Why The Sun Will Never Fall


The Sunday Nation


23 January 2005


What force keeps the Earth moving around the Sun? Why doesn’t it stop? And how does the Sun float in space with nothing to support it and prevent it from falling? These questions can be answered if think about a simple experiment:

Everyone knows that the harder you throw an object the further away it will land.  If you fling a stone horizontally at 80km/h, it will hit the ground just over 12.5 metres away. If the speed is doubled (160km/h), the landing distance also doubles to 25m.

Now suppose you mounted a powerful cannon on top of mount Kenya aiming horizontally. Bearing in mind that the Earth is round, is it possible to shoot the cannonball so fast that it goes round the planet and comes back to the mountain from the opposite side? Yes! Theoretically, if it were fired at an initial speed of 29,000km/h, the cannonball would never land. At this speed, it would orbit the earth and return to the starting point in 83 minutes.

In reality, however, the cannonball slows down as it flies through the air. It would therefore land somewhere halfway around the Earth. But if the experiment were repeated from a very high altitude - where there is virtually no air at all - the ball would go round the planet.

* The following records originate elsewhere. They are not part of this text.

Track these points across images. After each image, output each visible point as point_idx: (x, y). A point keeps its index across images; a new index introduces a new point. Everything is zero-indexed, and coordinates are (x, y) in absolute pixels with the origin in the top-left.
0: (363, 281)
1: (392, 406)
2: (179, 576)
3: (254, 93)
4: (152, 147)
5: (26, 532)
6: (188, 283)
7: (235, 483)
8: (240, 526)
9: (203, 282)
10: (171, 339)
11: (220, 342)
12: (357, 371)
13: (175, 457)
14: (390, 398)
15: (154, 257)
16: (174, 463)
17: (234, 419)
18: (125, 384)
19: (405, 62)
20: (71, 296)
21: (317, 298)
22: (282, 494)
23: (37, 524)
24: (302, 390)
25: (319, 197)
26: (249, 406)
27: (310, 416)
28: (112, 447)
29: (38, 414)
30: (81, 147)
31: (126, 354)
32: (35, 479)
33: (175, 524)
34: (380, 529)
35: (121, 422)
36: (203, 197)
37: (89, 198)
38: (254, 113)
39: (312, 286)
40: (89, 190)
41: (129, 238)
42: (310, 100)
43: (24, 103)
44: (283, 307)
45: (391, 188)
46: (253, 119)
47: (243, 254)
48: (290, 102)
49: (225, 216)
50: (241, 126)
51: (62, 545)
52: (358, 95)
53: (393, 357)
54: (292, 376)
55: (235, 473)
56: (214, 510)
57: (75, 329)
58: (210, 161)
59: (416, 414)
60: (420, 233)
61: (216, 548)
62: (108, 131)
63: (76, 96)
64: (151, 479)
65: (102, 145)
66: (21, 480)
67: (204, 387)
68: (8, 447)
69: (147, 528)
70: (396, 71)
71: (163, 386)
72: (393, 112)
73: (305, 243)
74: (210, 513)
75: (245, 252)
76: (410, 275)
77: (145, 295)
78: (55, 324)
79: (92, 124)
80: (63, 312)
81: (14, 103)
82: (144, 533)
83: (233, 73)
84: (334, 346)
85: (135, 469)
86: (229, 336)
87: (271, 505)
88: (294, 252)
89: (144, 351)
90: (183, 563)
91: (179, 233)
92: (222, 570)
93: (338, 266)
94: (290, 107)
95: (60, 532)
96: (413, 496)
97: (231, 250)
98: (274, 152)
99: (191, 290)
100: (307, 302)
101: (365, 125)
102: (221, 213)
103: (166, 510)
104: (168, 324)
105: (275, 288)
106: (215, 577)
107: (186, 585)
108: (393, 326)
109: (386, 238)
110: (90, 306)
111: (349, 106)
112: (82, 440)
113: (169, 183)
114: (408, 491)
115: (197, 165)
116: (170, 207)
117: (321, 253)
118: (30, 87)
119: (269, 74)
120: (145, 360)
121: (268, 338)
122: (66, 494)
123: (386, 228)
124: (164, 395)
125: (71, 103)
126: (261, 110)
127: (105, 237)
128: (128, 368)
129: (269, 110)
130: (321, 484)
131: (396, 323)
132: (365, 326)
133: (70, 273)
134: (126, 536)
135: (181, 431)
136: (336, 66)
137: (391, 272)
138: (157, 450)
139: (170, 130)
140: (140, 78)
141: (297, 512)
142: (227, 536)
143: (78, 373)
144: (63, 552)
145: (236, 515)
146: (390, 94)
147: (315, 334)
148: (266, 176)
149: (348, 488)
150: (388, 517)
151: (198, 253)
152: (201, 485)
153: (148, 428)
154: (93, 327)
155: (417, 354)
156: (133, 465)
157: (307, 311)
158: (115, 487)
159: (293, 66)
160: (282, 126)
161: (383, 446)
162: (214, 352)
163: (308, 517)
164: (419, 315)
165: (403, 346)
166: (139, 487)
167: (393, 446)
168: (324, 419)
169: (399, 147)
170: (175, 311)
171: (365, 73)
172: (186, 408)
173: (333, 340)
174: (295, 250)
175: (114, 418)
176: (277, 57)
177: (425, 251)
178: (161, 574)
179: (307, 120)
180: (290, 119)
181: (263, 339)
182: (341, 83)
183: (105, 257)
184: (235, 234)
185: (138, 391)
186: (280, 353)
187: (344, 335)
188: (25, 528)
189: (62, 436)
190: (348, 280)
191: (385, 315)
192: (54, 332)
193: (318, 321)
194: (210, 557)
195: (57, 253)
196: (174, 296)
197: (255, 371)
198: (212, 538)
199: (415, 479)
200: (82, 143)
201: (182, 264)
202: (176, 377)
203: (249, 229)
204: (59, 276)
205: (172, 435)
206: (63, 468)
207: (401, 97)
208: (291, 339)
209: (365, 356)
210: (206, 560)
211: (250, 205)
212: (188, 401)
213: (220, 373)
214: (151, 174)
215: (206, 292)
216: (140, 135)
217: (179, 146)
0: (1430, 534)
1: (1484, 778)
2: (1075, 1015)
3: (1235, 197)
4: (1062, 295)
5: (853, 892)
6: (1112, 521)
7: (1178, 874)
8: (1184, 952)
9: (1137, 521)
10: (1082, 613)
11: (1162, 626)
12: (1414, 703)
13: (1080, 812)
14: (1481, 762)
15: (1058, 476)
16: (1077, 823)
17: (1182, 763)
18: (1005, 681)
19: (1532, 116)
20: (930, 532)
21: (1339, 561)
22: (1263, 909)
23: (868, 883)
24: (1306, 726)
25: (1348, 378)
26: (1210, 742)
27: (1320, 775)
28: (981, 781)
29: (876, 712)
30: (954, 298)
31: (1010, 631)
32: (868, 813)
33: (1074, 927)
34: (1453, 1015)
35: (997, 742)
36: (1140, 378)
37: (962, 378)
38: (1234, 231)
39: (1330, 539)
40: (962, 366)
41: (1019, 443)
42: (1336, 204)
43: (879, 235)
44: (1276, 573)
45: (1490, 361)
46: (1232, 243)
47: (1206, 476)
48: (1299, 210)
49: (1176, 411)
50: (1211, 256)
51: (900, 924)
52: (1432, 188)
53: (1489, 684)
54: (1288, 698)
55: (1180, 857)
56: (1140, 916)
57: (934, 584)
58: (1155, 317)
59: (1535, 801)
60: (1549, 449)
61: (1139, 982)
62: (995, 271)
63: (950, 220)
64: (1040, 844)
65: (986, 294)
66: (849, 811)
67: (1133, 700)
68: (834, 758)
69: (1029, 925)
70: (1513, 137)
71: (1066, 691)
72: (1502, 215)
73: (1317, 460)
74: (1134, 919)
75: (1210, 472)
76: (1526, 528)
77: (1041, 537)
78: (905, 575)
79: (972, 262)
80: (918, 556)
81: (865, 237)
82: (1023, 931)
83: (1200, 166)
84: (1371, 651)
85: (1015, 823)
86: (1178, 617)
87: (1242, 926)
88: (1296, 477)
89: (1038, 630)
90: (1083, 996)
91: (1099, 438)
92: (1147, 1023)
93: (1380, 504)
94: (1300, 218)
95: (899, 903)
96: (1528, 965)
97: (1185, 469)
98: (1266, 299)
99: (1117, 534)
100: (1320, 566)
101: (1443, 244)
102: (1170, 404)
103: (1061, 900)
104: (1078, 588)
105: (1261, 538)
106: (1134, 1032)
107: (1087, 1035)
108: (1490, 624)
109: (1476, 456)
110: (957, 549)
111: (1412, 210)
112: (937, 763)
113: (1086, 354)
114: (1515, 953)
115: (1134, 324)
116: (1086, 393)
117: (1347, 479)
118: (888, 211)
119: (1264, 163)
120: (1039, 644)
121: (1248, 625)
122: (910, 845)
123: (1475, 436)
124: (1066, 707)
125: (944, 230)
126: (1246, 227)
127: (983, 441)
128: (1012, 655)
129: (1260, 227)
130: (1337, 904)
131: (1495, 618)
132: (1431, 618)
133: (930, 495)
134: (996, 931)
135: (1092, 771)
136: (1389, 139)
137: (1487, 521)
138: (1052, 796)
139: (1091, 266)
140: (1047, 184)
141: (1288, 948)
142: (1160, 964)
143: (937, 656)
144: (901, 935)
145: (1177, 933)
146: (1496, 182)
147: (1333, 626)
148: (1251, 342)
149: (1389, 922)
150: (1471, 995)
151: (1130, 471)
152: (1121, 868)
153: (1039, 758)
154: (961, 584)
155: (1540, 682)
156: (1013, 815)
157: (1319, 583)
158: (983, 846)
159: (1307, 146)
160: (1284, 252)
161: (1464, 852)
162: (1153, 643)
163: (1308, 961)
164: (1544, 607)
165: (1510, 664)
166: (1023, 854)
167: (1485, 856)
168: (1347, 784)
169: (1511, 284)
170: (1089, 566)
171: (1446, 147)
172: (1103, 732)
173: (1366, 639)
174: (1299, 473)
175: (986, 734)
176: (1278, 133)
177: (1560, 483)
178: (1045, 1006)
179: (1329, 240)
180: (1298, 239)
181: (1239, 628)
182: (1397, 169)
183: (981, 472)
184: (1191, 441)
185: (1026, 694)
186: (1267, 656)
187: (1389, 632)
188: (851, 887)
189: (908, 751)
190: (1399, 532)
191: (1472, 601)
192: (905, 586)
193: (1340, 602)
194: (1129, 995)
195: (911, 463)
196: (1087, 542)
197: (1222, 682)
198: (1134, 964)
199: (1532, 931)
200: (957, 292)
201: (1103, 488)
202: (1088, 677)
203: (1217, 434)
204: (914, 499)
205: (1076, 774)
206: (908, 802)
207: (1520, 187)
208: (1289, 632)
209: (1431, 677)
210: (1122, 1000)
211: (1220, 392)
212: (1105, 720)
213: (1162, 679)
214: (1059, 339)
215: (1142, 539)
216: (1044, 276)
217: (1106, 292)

This is how satellites manage to stay up is space for many years without ever needing fuel. In the same way, the Earth keeps moving round the Sun in empty space. It does not need to be pushed by anything because there is nothing slowing it down.

Going back to the stone throwing experiment, what if we aim vertically upwards? The results are also well known - the harder you throw, the higher the stone will reach. 80km/h will achieve a height of 25m. But in this case, when the initial speed is doubled, the maximum height does not double - 160km/h will achieve almost 100m.

The maximum height increases as the square of the initial velocity. Thus when the speed is doubled, the highest distance increases by a factor of four (two squared) - 25 x 4 = 100m. For this reason, it is easy to throw objects to great distances in the sky.

But there is another complication: the force of gravity decreases as one goes further away from the Earth. At 2,700km in the sky, the gravitational pull is half that on the ground. And every 2,700km after that, the force decreases by half. Therefore, if an object gains height at a rate greater than the decrease in gravity, it would never stop moving. For this to happen, the object must start off at a minimum of 40,000km/h. At the speed, it would never fall back to Earth.

Finally, how does the sun float in space without falling? The answer to that lies in another question: where would it fall? Nowhere! Since there is no place to fall then it does not fall.